── ENTRIES PROVIDED ──
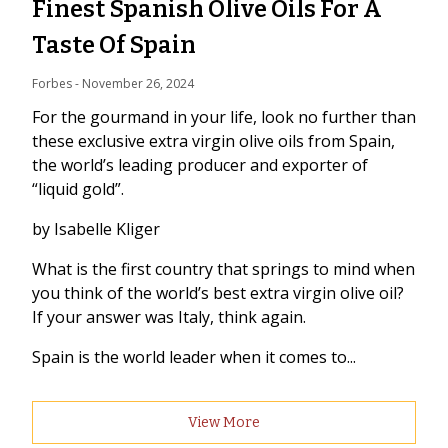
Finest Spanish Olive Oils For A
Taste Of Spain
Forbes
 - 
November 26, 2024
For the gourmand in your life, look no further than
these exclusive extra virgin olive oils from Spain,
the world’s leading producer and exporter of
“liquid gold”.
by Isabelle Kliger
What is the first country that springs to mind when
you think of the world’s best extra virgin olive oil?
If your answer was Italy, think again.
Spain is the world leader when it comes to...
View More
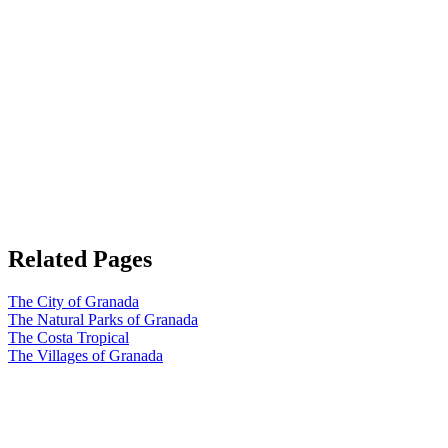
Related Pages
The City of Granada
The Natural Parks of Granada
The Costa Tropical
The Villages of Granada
───
── ENTRIES PROVIDED ──
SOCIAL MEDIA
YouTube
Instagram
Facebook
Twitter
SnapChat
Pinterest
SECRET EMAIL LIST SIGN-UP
───
Give again the lines of the listing from the line with "Related Pages" to the line with "The Villages of Granada", both included.

Related Pages
The City of Granada
The Natural Parks of Granada
The Costa Tropical
The Villages of Granada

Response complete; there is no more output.